As America's farmers look ahead to this year's harvest, what should be a time of reward and satisfaction is instead becoming a time of disappointment and for some, for too many, a time of ruin.

From dropping crop prices to diminishing foreign markets to devastating droughts in some parts of the country, many of our farmers and ranchers are facing the worst crisis in a decade. My administration has done what we can to ease this crisis, from increasing our food purchases for humanitarian aid around the world, to speeding up farm program payments, to ensuring $6 billion in emergency aid last year to help farmers in need.
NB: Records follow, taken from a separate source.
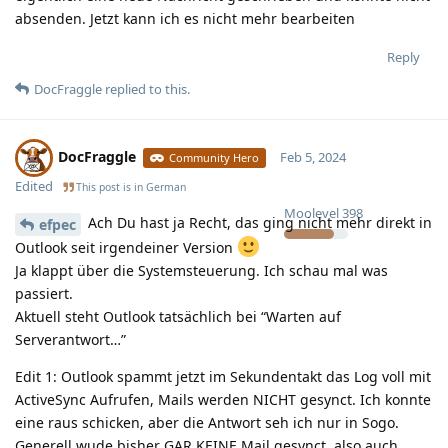
absenden. Jetzt kann ich es nicht mehr bearbeiten
Reply
DocFraggle
replied to this.
DocFraggle
Feb 5, 2024
Community Hero
Edited
This post is in
German
Moolevel
398
Ach Du hast ja Recht, das ging nicht mehr direkt in
efpec
Outlook seit irgendeiner Version
Ja klappt über die Systemsteuerung. Ich schau mal was
passiert.
Aktuell steht Outlook tatsächlich bei “Warten auf
Serverantwort…”
Edit 1: Outlook spammt jetzt im Sekundentakt das Log voll mit
ActiveSync Aufrufen, Mails werden NICHT gesynct. Ich konnte
eine raus schicken, aber die Antwort seh ich nur in Sogo.
Generell wude bisher GAR KEINE Mail gesynct, also auch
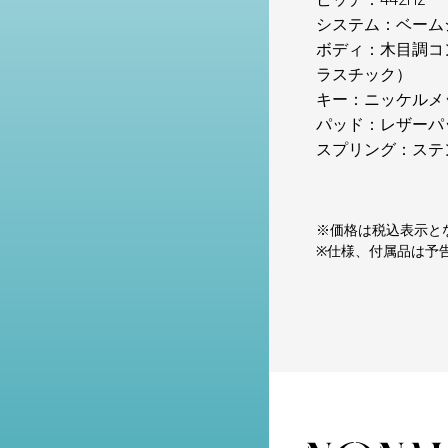
システム：ベーム
ボディ：木目調コ
ラスチック）
キー：ニッケルメ
パッド：レザーパ
スプリング：ステ
※価格は税込表示と
※仕様、付属品は予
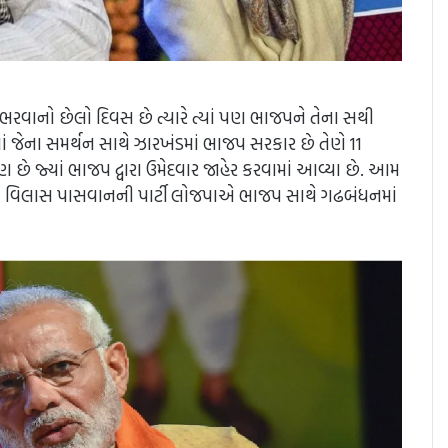
ભરવાનો છેલો દિવસ છે ત્યારે ત્યાં પણ ભાજપને તેના સથી
ાં જેના સમર્થન સાથે ઝારખંડમાં ભાજપ સરકાર છે તેણે 11
પણ છે જ્યાં ભાજપ દ્વારા ઉમેદવાર જાહેર કરવામાં આવ્યા છે. આમ
 રામ વિલાસ પાસવાનની પાર્ટી લોજપાએ ભાજપ સાથે ગઢબંધનમાં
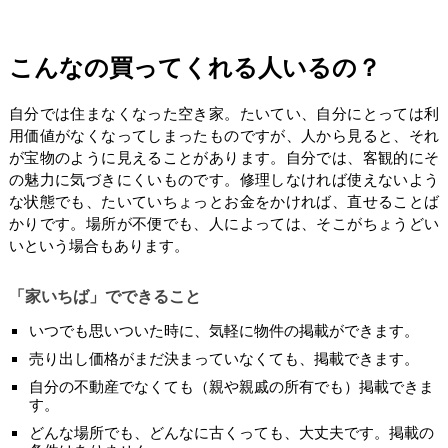
こんなの買ってくれる人いるの？
自分では住まなくなった空き家。たいてい、自分にとっては利
用価値がなくなってしまったものですが、人から見ると、それ
が宝物のように見えることがあります。自分では、客観的にそ
の魅力に気づきにくいものです。修理しなければ使えないよう
な状態でも、たいていちょっとお金をかければ、直せることば
かりです。場所が不便でも、人によっては、そこがちょうどい
いという場合もあります。
「家いちば」でできること
いつでも思いついた時に、気軽に物件の掲載ができます。
売り出し価格がまだ決まっていなくても、掲載できます。
自分の不動産でなくても（親や親戚の所有でも）掲載できま
す。
どんな場所でも、どんなに古くっても、大丈夫です。掲載の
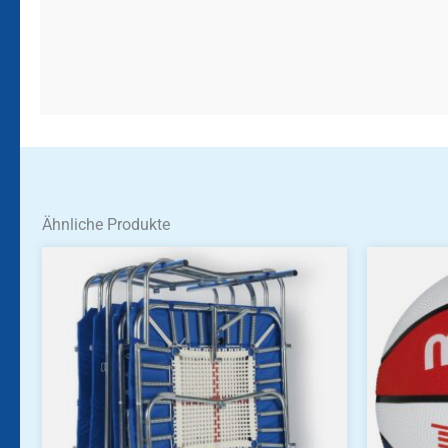
Ähnliche Produkte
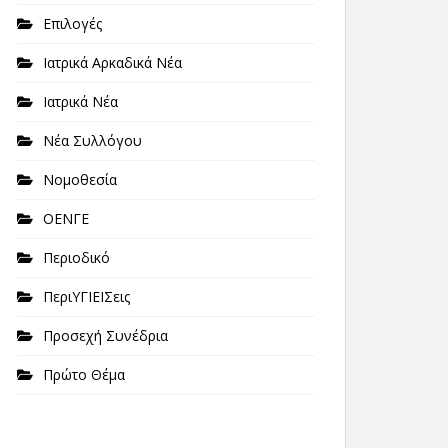
Επιλογές
Ιατρικά Αρκαδικά Νέα
Ιατρικά Νέα
Νέα Συλλόγου
Νομοθεσία
ΟΕΝΓΕ
Περιοδικό
ΠεριΥΓΙΕΙΣεις
Προσεχή Συνέδρια
Πρώτο Θέμα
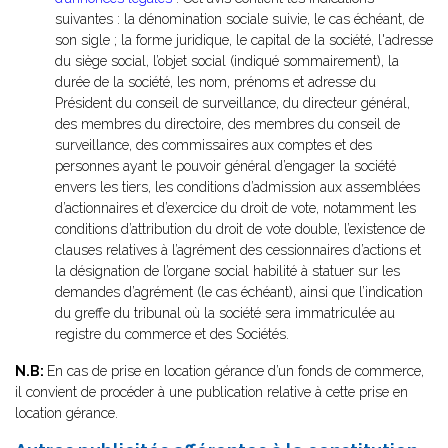
suivantes : la dénomination sociale suivie, le cas échéant, de
son sigle ; la forme juridique, le capital de la société, l'adresse
du siège social, l’objet social (indiqué sommairement), la
durée de la société, les nom, prénoms et adresse du
Président du conseil de surveillance, du directeur général,
des membres du directoire, des membres du conseil de
surveillance, des commissaires aux comptes et des
personnes ayant le pouvoir général d’engager la société
envers les tiers, les conditions d’admission aux assemblées
d’actionnaires et d’exercice du droit de vote, notamment les
conditions d’attribution du droit de vote double, l’existence de
clauses relatives à l’agrément des cessionnaires d’actions et
la désignation de l’organe social habilité à statuer sur les
demandes d’agrément (le cas échéant), ainsi que l’indication
du greffe du tribunal où la société sera immatriculée au
registre du commerce et des Sociétés.
N.B:
En cas de prise en location gérance d’un fonds de commerce,
il convient de procéder à une publication relative à cette prise en
location gérance.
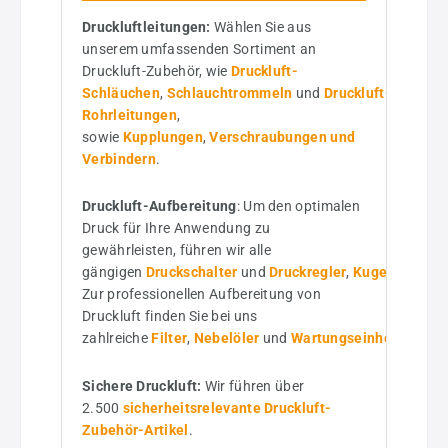
Druckluftleitungen:
Wählen Sie aus
unserem umfassenden Sortiment an
Druckluft-Zubehör, wie
Druckluft-
Schläuchen
,
Schlauchtrommeln
und
Druckluft-
Rohrleitungen
,
sowie
Kupplungen
,
Verschraubungen und
Verbindern
.
Druckluft-Aufbereitung
: Um den optimalen
Druck für Ihre Anwendung zu
gewährleisten, führen wir alle
gängigen
Druckschalter
und
Druckregler
,
Kugelhähne
u
Zur professionellen Aufbereitung von
Druckluft finden Sie bei uns
zahlreiche
Filter
,
Nebelöler
und
Wartungseinheiten
.
Sichere Druckluft:
Wir führen über
2.500
sicherheitsrelevante Druckluft-
Zubehör-Artikel
.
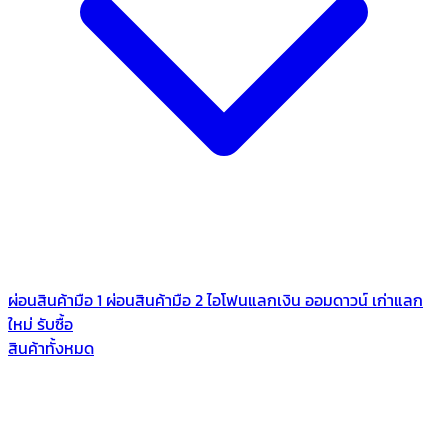
ผ่อนสินค้ามือ 1
ผ่อนสินค้ามือ 2
ไอโฟนแลกเงิน
ออมดาวน์
เก่าแลก
ใหม่
รับซื้อ
สินค้าทั้งหมด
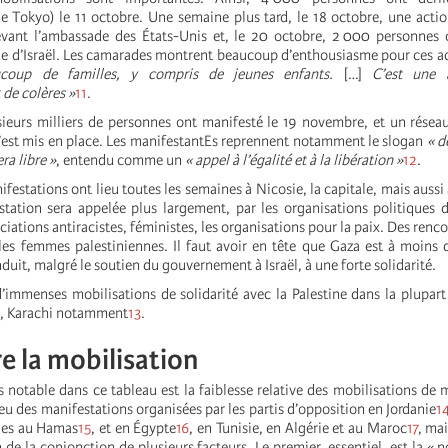
e Tokyo) le 11 octobre. Une semaine plus tard, le 18 octobre, une acti
vant l’ambassade des États-Unis et, le 20 octobre, 2 000 personnes 
e d’Israël. Les camarades montrent beaucoup d’enthousiasme pour ces ac
ucoup de familles, y compris de jeunes enfants.
[…]
C’est une a
 de colères »
11
.
sieurs milliers de personnes ont manifesté le 19 novembre, et un réseau
 s’est mis en place. Les manifestantEs reprennent notamment le slogan
« de
ra libre »
, entendu comme un
« appel à l’égalité et à la libération »
12
.
festations ont lieu toutes les semaines à Nicosie, la capitale, mais aussi
tation sera appelée plus largement, par les organisations politiques 
ciations antiracistes, féministes, les organisations pour la paix. Des renco
es femmes palestiniennes. Il faut avoir en tête que Gaza est à moins
duit, malgré le soutien du gouvernement à Israël, à une forte solidarité.
’immenses mobilisations de solidarité avec la Palestine dans la plupart d
e, Karachi notamment
13
.
e la mobilisation
s notable dans ce tableau est la faiblesse relative des mobilisations de 
a eu des manifestations organisées par les partis d’opposition en Jordanie
1
bles au Hamas
15
, et en Égypte
16
, en Tunisie, en Algérie et au Maroc
17
, mai
n de la conjonction de plusieurs facteurs. Le premier, essentiel, est la « 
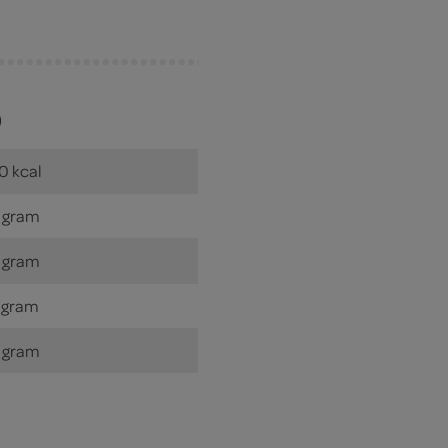
)
0 kcal
 gram
 gram
 gram
 gram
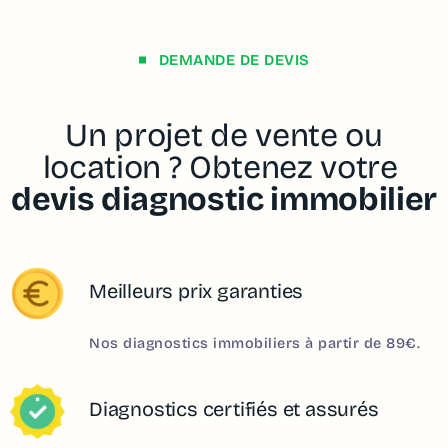
DEMANDE DE DEVIS
Un projet de vente ou
location ? Obtenez votre
devis diagnostic immobilier
Meilleurs prix garanties
Nos diagnostics immobiliers à partir de 89€.
Diagnostics certifiés et assurés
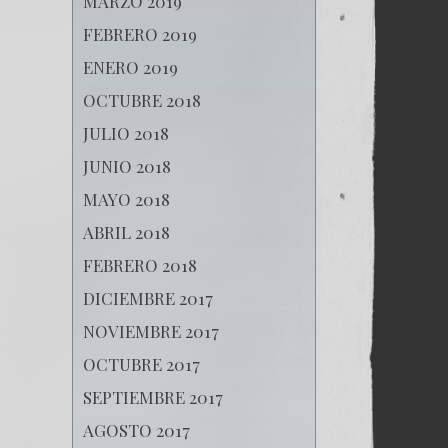
MARZO 2019
FEBRERO 2019
ENERO 2019
OCTUBRE 2018
JULIO 2018
JUNIO 2018
MAYO 2018
ABRIL 2018
FEBRERO 2018
DICIEMBRE 2017
NOVIEMBRE 2017
OCTUBRE 2017
SEPTIEMBRE 2017
AGOSTO 2017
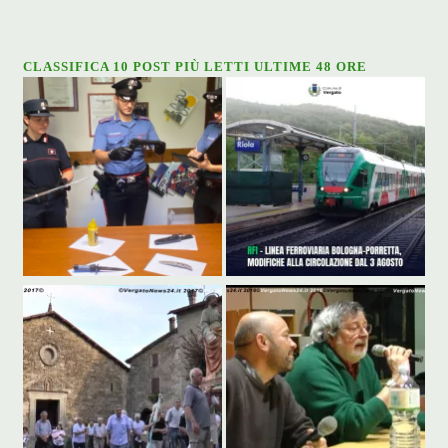
CLASSIFICA 10 POST PIÙ LETTI ULTIME 48 ORE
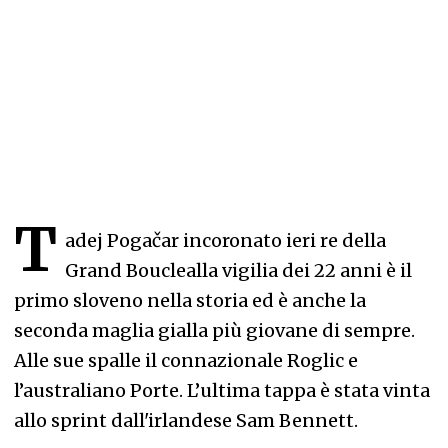
T
adej Pogačar incoronato ieri re della
Grand Bouclealla vigilia dei 22 anni è il
primo sloveno nella storia ed è anche la
seconda maglia gialla più giovane di sempre.
Alle sue spalle il connazionale Roglic e
l’australiano Porte. L’ultima tappa è stata vinta
allo sprint dall'irlandese Sam Bennett.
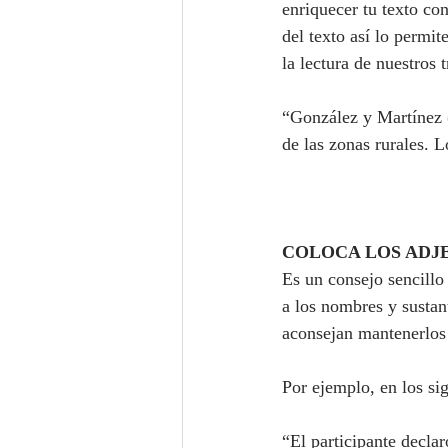
enriquecer tu texto co
del texto así lo permit
la lectura de nuestros 
“González y Martínez (
de las zonas rurales. L
COLOCA LOS ADJE
Es un consejo sencillo 
a los nombres y sustan
aconsejan mantenerlos 
Por ejemplo, en los sig
“El participante decla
To really help our farmers and ranchers, we have to fix the underlying problem.

Let's just face it: The 1996 farm bill simply does not do enough to help our farmers and ranchers cope in hard times. It doesn't give me or the United States Department of Agriculture the tools we need to help farmers and ranchers thrive over the long term, from providing critical income assistance to farmers who need it most in bad years to making it easier for farmers to buy crop insurance and improving our crop insurance program to continuing our efforts to expand markets abroad and ensure fair practices here at home. That's the right way to help our farmers and ranchers over the long term.

I am committed to working with Congress to provide the resources to help our farmers and ranchers by dealing with today's crisis and by fixing the farm bill for the future. We must do so in a way that maintains the fiscal discipline that has created our prosperity and that now makes it possible for us to save Social Security, to strengthen and modernize Medicare with a prescription drug benefit, and to pay off our national debt, guaranteeing our long-term financial prosperity. These things are good for America's farming and ranching families, too, and they're good for all Americans.

NOTE: The President's remarks were recorded at approximately 10 p.m. aboard Air Force One at Aviano Air Base, Italy, for later broadcast. The transcript was released by the Office of the Press Secretary on July 31. These remarks were also made available on the White House Press Office Radio Actuality Line.